** The data follows **

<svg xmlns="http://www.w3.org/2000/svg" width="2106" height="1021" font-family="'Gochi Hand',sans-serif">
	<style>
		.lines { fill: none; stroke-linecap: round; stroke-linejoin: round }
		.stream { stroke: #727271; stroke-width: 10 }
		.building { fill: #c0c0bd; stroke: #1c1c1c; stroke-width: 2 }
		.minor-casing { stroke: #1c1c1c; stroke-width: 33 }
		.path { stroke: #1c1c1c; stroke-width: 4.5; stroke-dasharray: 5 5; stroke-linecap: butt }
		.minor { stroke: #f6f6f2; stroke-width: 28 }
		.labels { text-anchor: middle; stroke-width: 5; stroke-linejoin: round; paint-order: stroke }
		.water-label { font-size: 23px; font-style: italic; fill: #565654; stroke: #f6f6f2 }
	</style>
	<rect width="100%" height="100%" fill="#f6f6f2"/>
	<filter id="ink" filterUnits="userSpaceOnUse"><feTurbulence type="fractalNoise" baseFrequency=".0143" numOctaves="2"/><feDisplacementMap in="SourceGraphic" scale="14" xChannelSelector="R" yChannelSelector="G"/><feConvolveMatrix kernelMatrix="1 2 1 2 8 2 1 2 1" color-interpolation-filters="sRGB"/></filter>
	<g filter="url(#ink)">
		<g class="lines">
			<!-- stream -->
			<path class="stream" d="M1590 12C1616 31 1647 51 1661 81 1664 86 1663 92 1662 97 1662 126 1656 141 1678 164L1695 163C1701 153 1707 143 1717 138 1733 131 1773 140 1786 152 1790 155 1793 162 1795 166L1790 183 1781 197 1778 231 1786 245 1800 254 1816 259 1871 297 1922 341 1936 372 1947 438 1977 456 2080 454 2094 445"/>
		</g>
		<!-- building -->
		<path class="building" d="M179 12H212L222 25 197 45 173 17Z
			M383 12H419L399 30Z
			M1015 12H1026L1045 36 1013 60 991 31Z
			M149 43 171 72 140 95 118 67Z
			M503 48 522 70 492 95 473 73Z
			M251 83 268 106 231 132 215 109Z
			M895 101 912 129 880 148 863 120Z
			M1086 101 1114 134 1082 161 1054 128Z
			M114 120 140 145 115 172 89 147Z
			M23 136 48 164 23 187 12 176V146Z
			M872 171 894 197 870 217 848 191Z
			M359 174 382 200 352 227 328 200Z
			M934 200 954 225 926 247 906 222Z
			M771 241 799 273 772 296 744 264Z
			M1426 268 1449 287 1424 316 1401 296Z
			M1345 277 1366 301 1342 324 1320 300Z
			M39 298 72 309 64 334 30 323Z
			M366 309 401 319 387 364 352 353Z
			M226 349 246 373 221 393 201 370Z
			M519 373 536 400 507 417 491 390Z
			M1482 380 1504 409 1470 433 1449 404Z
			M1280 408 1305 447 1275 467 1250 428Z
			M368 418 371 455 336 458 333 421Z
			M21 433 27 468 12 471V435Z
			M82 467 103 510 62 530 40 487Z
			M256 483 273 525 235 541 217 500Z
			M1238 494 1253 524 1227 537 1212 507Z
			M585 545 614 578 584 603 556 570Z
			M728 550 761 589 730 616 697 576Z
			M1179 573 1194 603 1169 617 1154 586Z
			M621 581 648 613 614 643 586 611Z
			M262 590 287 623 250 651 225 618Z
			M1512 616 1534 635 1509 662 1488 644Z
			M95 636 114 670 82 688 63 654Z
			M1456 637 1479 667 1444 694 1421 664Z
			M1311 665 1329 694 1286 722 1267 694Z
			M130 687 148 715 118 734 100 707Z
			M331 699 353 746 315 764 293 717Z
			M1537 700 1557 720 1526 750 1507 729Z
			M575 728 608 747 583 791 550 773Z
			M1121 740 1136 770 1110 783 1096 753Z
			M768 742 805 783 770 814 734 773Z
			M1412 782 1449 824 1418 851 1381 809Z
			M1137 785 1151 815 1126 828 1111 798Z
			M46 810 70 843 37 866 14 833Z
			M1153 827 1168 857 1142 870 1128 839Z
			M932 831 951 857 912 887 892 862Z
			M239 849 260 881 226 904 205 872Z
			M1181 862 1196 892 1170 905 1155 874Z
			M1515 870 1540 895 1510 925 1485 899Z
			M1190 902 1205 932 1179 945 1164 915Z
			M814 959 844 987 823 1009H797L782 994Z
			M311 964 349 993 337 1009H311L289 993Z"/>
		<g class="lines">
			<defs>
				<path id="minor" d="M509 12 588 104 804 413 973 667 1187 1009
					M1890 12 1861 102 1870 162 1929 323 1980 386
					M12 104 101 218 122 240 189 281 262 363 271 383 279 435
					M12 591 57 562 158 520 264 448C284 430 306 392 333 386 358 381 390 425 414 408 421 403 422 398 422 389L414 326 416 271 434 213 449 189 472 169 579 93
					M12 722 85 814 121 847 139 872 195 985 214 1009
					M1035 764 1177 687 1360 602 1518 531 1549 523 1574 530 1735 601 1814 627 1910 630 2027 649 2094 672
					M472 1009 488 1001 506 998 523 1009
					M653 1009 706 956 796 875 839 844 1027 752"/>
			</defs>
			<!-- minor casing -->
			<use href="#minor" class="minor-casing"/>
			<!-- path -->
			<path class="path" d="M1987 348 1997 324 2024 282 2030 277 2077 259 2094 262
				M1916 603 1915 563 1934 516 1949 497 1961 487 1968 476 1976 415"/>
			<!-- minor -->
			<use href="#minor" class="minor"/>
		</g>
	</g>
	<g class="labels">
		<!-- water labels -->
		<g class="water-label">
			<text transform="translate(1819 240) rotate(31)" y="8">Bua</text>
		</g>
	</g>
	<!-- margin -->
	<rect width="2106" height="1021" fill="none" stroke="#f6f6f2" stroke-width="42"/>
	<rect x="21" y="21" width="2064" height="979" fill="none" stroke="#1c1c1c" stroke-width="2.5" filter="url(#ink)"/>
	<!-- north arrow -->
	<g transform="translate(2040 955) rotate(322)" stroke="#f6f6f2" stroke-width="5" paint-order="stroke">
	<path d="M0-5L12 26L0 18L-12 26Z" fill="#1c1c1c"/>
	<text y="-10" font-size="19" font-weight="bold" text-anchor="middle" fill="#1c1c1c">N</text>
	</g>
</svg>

** End of The data **

- _Task directions_: Give every part of the material again, exactly as written.

- _Task response_:
<svg xmlns="http://www.w3.org/2000/svg" width="2106" height="1021" font-family="'Gochi Hand',sans-serif">
	<style>
		.lines { fill: none; stroke-linecap: round; stroke-linejoin: round }
		.stream { stroke: #727271; stroke-width: 10 }
		.building { fill: #c0c0bd; stroke: #1c1c1c; stroke-width: 2 }
		.minor-casing { stroke: #1c1c1c; stroke-width: 33 }
		.path { stroke: #1c1c1c; stroke-width: 4.5; stroke-dasharray: 5 5; stroke-linecap: butt }
		.minor { stroke: #f6f6f2; stroke-width: 28 }
		.labels { text-anchor: middle; stroke-width: 5; stroke-linejoin: round; paint-order: stroke }
		.water-label { font-size: 23px; font-style: italic; fill: #565654; stroke: #f6f6f2 }
	</style>
	<rect width="100%" height="100%" fill="#f6f6f2"/>
	<filter id="ink" filterUnits="userSpaceOnUse"><feTurbulence type="fractalNoise" baseFrequency=".0143" numOctaves="2"/><feDisplacementMap in="SourceGraphic" scale="14" xChannelSelector="R" yChannelSelector="G"/><feConvolveMatrix kernelMatrix="1 2 1 2 8 2 1 2 1" color-interpolation-filters="sRGB"/></filter>
	<g filter="url(#ink)">
		<g class="lines">
			<!-- stream -->
			<path class="stream" d="M1590 12C1616 31 1647 51 1661 81 1664 86 1663 92 1662 97 1662 126 1656 141 1678 164L1695 163C1701 153 1707 143 1717 138 1733 131 1773 140 1786 152 1790 155 1793 162 1795 166L1790 183 1781 197 1778 231 1786 245 1800 254 1816 259 1871 297 1922 341 1936 372 1947 438 1977 456 2080 454 2094 445"/>
		</g>
		<!-- building -->
		<path class="building" d="M179 12H212L222 25 197 45 173 17Z
			M383 12H419L399 30Z
			M1015 12H1026L1045 36 1013 60 991 31Z
			M149 43 171 72 140 95 118 67Z
			M503 48 522 70 492 95 473 73Z
			M251 83 268 106 231 132 215 109Z
			M895 101 912 129 880 148 863 120Z
			M1086 101 1114 134 1082 161 1054 128Z
			M114 120 140 145 115 172 89 147Z
			M23 136 48 164 23 187 12 176V146Z
			M872 171 894 197 870 217 848 191Z
			M359 174 382 200 352 227 328 200Z
			M934 200 954 225 926 247 906 222Z
			M771 241 799 273 772 296 744 264Z
			M1426 268 1449 287 1424 316 1401 296Z
			M1345 277 1366 301 1342 324 1320 300Z
			M39 298 72 309 64 334 30 323Z
			M366 309 401 319 387 364 352 353Z
			M226 349 246 373 221 393 201 370Z
			M519 373 536 400 507 417 491 390Z
			M1482 380 1504 409 1470 433 1449 404Z
			M1280 408 1305 447 1275 467 1250 428Z
			M368 418 371 455 336 458 333 421Z
			M21 433 27 468 12 471V435Z
			M82 467 103 510 62 530 40 487Z
			M256 483 273 525 235 541 217 500Z
			M1238 494 1253 524 1227 537 1212 507Z
			M585 545 614 578 584 603 556 570Z
			M728 550 761 589 730 616 697 576Z
			M1179 573 1194 603 1169 617 1154 586Z
			M621 581 648 613 614 643 586 611Z
			M262 590 287 623 250 651 225 618Z
			M1512 616 1534 635 1509 662 1488 644Z
			M95 636 114 670 82 688 63 654Z
			M1456 637 1479 667 1444 694 1421 664Z
			M1311 665 1329 694 1286 722 1267 694Z
			M130 687 148 715 118 734 100 707Z
			M331 699 353 746 315 764 293 717Z
			M1537 700 1557 720 1526 750 1507 729Z
			M575 728 608 747 583 791 550 773Z
			M1121 740 1136 770 1110 783 1096 753Z
			M768 742 805 783 770 814 734 773Z
			M1412 782 1449 824 1418 851 1381 809Z
			M1137 785 1151 815 1126 828 1111 798Z
			M46 810 70 843 37 866 14 833Z
			M1153 827 1168 857 1142 870 1128 839Z
			M932 831 951 857 912 887 892 862Z
			M239 849 260 881 226 904 205 872Z
			M1181 862 1196 892 1170 905 1155 874Z
			M1515 870 1540 895 1510 925 1485 899Z
			M1190 902 1205 932 1179 945 1164 915Z
			M814 959 844 987 823 1009H797L782 994Z
			M311 964 349 993 337 1009H311L289 993Z"/>
		<g class="lines">
			<defs>
				<path id="minor" d="M509 12 588 104 804 413 973 667 1187 1009
					M1890 12 1861 102 1870 162 1929 323 1980 386
					M12 104 101 218 122 240 189 281 262 363 271 383 279 435
					M12 591 57 562 158 520 264 448C284 430 306 392 333 386 358 381 390 425 414 408 421 403 422 398 422 389L414 326 416 271 434 213 449 189 472 169 579 93
					M12 722 85 814 121 847 139 872 195 985 214 1009
					M1035 764 1177 687 1360 602 1518 531 1549 523 1574 530 1735 601 1814 627 1910 630 2027 649 2094 672
					M472 1009 488 1001 506 998 523 1009
					M653 1009 706 956 796 875 839 844 1027 752"/>
			</defs>
			<!-- minor casing -->
			<use href="#minor" class="minor-casing"/>
			<!-- path -->
			<path class="path" d="M1987 348 1997 324 2024 282 2030 277 2077 259 2094 262
				M1916 603 1915 563 1934 516 1949 497 1961 487 1968 476 1976 415"/>
			<!-- minor -->
			<use href="#minor" class="minor"/>
		</g>
	</g>
	<g class="labels">
		<!-- water labels -->
		<g class="water-label">
			<text transform="translate(1819 240) rotate(31)" y="8">Bua</text>
		</g>
	</g>
	<!-- margin -->
	<rect width="2106" height="1021" fill="none" stroke="#f6f6f2" stroke-width="42"/>
	<rect x="21" y="21" width="2064" height="979" fill="none" stroke="#1c1c1c" stroke-width="2.5" filter="url(#ink)"/>
	<!-- north arrow -->
	<g transform="translate(2040 955) rotate(322)" stroke="#f6f6f2" stroke-width="5" paint-order="stroke">
	<path d="M0-5L12 26L0 18L-12 26Z" fill="#1c1c1c"/>
	<text y="-10" font-size="19" font-weight="bold" text-anchor="middle" fill="#1c1c1c">N</text>
	</g>
</svg>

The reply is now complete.